Tuesday, November 27, 2018

22 Days in Paul Krugman's Masterclass (Day 9) (How to Justify Hating the Rich)

Lesson 9 in Paul Krugman's Masterclass is 11 minutes and 33 seconds long.

In this lesson, Krugman teaches how to justify hating the rich and those who are top achievers.

He first starts out by claiming that the baby boomers years were much better because of less inequality. But he never, despite spending the entire lesson talking about inequality, discusses in detail the nature of inequality and the types of inequality.

To start with inequality in and of itself is not a problem. SEE: This Is What Those Who Are Concerned About Inequality Fail to Grasp.

There are problems when government regulations keep some from advancing, when crony deals are made and supported by government to benefit some at the expense of others, and when Federal Reserve Board monetary operations benefit the crony elements of Wall Street. But Krugman never brings these operators up and how they differ from those who gain riches by fulfilling consumer desires. It is just pure hate of all rich.

To make his hate case, he resorts to citing the discredited Thomas Piketty, who uses aggregate data to launch his class war. That is, Piketty uses the shaky method of aggregate economic data analysis, which eliminates all differences except, in his use, between two grand classes, the wealthy and the non-wealthy, to launch into a faulty aggregate explanation of the growth of wealth. It is all nonsense, of course. For the many, many problems with Piketty analysis see here.

Krugman not only throws out Piketty as a source for his hate the rich propaganda but also hate of inherited wealth, which means he fails to understand F.A. Hayek's observation that some concentrated wealth is valuable to a society.

But let us forget Hayek just now and bring out the God of Krugman, John Maynard Keynes, to close out this post.  Here is Keynes with his fascinating, and correct, observations on the importance of inequality and wealth from his 1919 book, The Economic Consequences of the Peace (emphasis in original)
The new rich of the nineteenth century were not brought up to large expenditures, and preferred the power which investment gave them to pleasures of immediate consumption. In fact, it was precisely the inequality of the distribution of wealth which made possible those vast accumulations of fixed wealth and of capital improvements which distinguished that age from all others. Herein lay, in fact, the main justification for the Capitalist System. If the rich had spent their new wealth on their own enjoyments, the world long ago would have found such a regime intolerable, But like bees they saved and accumulated, not less to the advantage of the whole community because they themselves held narrower ends in prospect.
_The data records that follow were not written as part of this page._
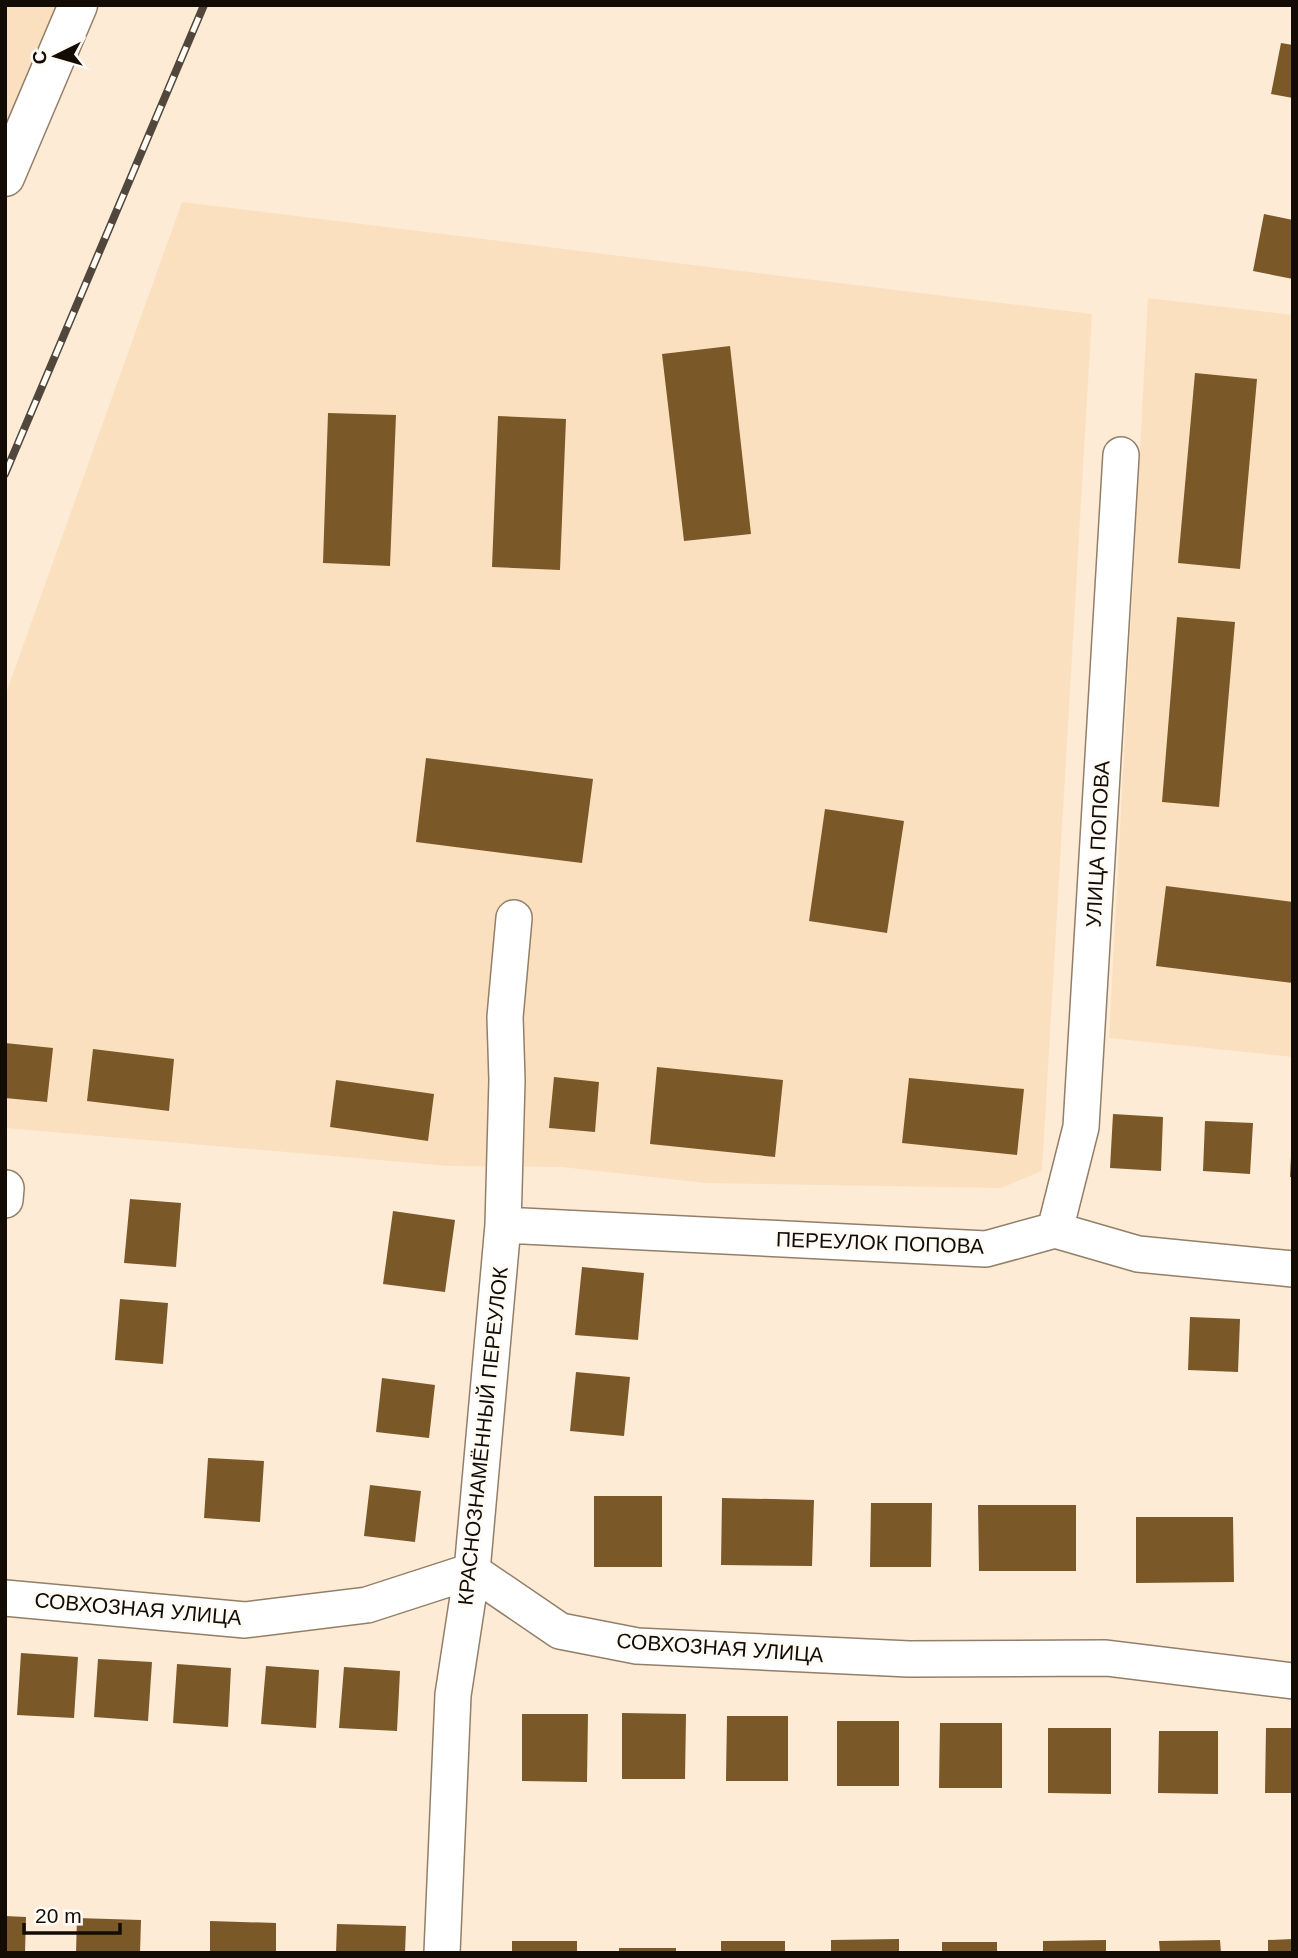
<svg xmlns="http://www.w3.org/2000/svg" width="1298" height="1958" font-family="Helvetica,sans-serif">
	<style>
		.built { fill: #fbe0c0 }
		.building { fill: #7b5828 }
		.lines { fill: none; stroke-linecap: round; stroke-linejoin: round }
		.minor-casing { stroke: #937f68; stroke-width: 38 }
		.tertiary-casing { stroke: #937f68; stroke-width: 41 }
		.minor { stroke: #fff; stroke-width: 35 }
		.tertiary { stroke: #fff; stroke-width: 38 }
		.rail-casing { stroke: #51473c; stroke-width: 8 }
		.rail { stroke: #fffbf5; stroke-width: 5; stroke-dasharray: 16; stroke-linecap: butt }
		.labels { text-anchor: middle; stroke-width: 6; stroke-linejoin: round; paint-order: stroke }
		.street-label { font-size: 21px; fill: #130c04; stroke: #fffbf5 }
	</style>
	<rect width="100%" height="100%" fill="#fdebd6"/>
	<path class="built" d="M5 5H59L5 124Z
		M182 202 1092 314 1042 1171 1001 1188 705 1183 562 1167 448 1166 5 1128V696Z
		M1148 298 1293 315V1057L1109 1038Z"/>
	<path class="building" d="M1281 43 1293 45V98L1271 94Z
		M1264 214 1293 220V279L1253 271Z
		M730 346 751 534 684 541 662 354Z
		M1195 373 1257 379 1240 569 1178 563Z
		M328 413 396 415 390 566 323 563Z
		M498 416 566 419 560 570 492 567Z
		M1177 617 1235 622 1219 807 1162 802Z
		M426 758 593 779 582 863 416 842Z
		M825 809 904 821 887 933 809 921Z
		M1166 886 1293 902V983L1156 966Z
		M5 1043 53 1048 47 1102 5 1098Z
		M93 1049 174 1059 169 1111 87 1101Z
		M657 1067 783 1080 775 1157 650 1144Z
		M554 1077 599 1082 595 1132 549 1128Z
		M909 1078 1024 1089 1017 1155 902 1143Z
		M336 1080 434 1094 428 1141 330 1127Z
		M1113 1114 1163 1117 1161 1171 1110 1168Z
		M1205 1121 1253 1123 1250 1174 1203 1171Z
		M1291 1157H1293V1177H1290Z
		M130 1199 181 1203 176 1267 124 1263Z
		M393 1211 455 1220 445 1292 383 1284Z
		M582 1267 644 1273 638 1340 575 1335Z
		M120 1299 168 1303 163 1364 115 1360Z
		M1190 1317 1240 1319 1238 1372 1188 1370Z
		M576 1372 630 1377 624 1436 570 1431Z
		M382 1378 435 1385 429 1438 376 1432Z
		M208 1458 264 1461 260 1522 204 1518Z
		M370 1485 421 1491 415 1542 364 1536Z
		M594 1496H662V1567H594Z
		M722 1498 814 1500 812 1566 721 1565Z
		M871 1503H932L931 1567H870Z
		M978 1505H1076V1571H979Z
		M1136 1517H1233L1234 1582 1136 1583Z
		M21 1653 78 1657 74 1718 17 1715Z
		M98 1659 152 1662 148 1721 94 1717Z
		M177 1664 231 1668 228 1727 173 1723Z
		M266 1666 319 1670 316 1728 261 1724Z
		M344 1667 400 1671 397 1731 339 1728Z
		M622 1713 686 1714 685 1779H622Z
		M522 1714H588L587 1782 522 1781Z
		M727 1716H788V1781H726Z
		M837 1721H899V1786H837Z
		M940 1723H1002V1788H939Z
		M1048 1728H1111V1794L1048 1793Z
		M1266 1728H1293V1793H1265Z
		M1159 1731H1218V1794L1158 1793Z
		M5 1916 26 1917 25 1953H5Z
		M77 1918 141 1920 140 1953H76Z
		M210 1921 276 1923V1953H210Z
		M337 1924 406 1926 405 1953H336Z
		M899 1939V1953H831V1940Z
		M1293 1939V1953H1268V1940Z
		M1106 1940V1953H1043V1941Z
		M1220 1940 1221 1953H1160L1159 1941Z
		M512 1941H577V1953H512Z
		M721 1941H785V1953H721Z
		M942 1942H997V1953H942Z
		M619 1948H676V1953H619Z"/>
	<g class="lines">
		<defs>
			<path id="minor" d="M5 1200 6 1188
				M503 1225 986 1249 1055 1230 1138 1254 1293 1269
				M1055 1230 1081 1127 1121 455
				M5 1598 245 1620 367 1605 472 1571 560 1631 637 1646 909 1659 1106 1658 1293 1681
				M442 1953 453 1695 472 1571 503 1225 507 1080 505 1017 514 918"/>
			<path id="tertiary" d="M5 177 78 5"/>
		</defs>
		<use href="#minor" class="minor-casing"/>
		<use href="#tertiary" class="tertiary-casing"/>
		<use href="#minor" class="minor"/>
		<use href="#tertiary" class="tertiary"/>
		<defs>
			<path id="rail" d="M5 474 204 5"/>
		</defs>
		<use href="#rail" class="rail-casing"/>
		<use href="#rail" class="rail"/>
	</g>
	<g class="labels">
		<g class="street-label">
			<text transform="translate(1098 844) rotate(-87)" y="7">УЛИЦА ПОПОВА</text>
			<text transform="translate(880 1243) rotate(2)" y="7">ПЕРЕУЛОК ПОПОВА</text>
			<text transform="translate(483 1436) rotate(-84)" y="7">КРАСНОЗНАМЁННЫЙ ПЕРЕУЛОК</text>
			<text transform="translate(138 1609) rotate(5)" y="7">СОВХОЗНАЯ УЛИЦА</text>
			<text transform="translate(720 1648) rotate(4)" y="7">СОВХОЗНАЯ УЛИЦА</text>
		</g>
	</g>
	<rect width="1298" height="1958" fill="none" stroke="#130c04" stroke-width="14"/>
	<g transform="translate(56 56) rotate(265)" stroke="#fffbf5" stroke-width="5" paint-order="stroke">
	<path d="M0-5L12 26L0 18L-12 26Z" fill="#130c04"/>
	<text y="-10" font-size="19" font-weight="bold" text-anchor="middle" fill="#130c04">С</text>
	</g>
	<path d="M24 1923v10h96v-10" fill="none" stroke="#130c04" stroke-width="3.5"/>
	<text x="35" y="1923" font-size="21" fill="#130c04" stroke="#fffbf5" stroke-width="5" paint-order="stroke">20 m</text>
</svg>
The immense accumulations of fixed capital which, to the great benefit of mankind, were built up during that half century before the war, could never have come about in a Society where wealth was divided equitably.(p.10)

Links to discussions of all Krugman's Masterclass lessons are here.


  1. Did you really expect Krugman to expose the racket by which he has become one of the rich? That racket of course is being a very well paid intellectual coming up with reasons for the ruling class to do as they want. In his case the various crony economic interventions.

    1. This brings to mind Mises's explanation in his book, "The Anti-Capitalistic Mentality," about why intellectuals resent the free market, namely, because it wouldn't reward them to the same extent that they believe is their due, and instead it rewards the vulgar entrepreneurs who create actual value for customers.

      "Neither can it remove or alleviate the resentment with which the intellectuals react to the contempt in which they are held by the members of "society." American authors or scientists are prone to consider the wealthy businessman as a barbarian, as a man exclusively intent upon making money. The professor despises the alumni who are more interested
      in the university's football team than in its scholastic achievements. He feels insulted if he learns that the coach gets a higher salary than an eminent professor of philosophy. The men whose research has given rise to new methods of production hate the businessmen who are merely interested in the cash value of their research work."

    2. My favorite economist, Don Boudreaux, thinks very highly of Deirdre McCloskey, and writes the following about the theory she developed to explain the start of the Industrial Revolution:

      "What does best explain why the Industrial Revolution began in northwestern Europe in the eighteenth century is that for the first time in history people then and in that part of the world began to talk about the bourgeoisie with respect. This new “habit of the lip” (as McCloskey calls it) replaced the older habit of talking about entrepreneurs and merchants as being, at best, contemptible functionaries whose services society might need in some measure but whose importance to society fell far below the services supplied by warriors, royalty, noblemen, and priests.

      With merchants and entrepreneurs in eighteenth-century Holland and England finally accorded widespread dignity, society’s best and brightest no longer avoided the world of private business to pursue careers at court or on the battlefield. The power of the bourgeoisie in these countries with tolerably secure private property rights was thus finally unleashed to revolutionize the economy—first in northwestern Europe and, continuing to today, the rest of the world."

  2. Your arguments, RW, fall on deaf ears if the listeners are leftists.

    I once asked a friend of mine (we were in college then, 40 years ago, but still friends today) if she would prefer a society in which there was greater inequality because the rich were richer, or if she would prefer a society where there was greater equality with no increased wealth for anyone. She chose the latter scenario. Leftism is a childish, emotional philosophy.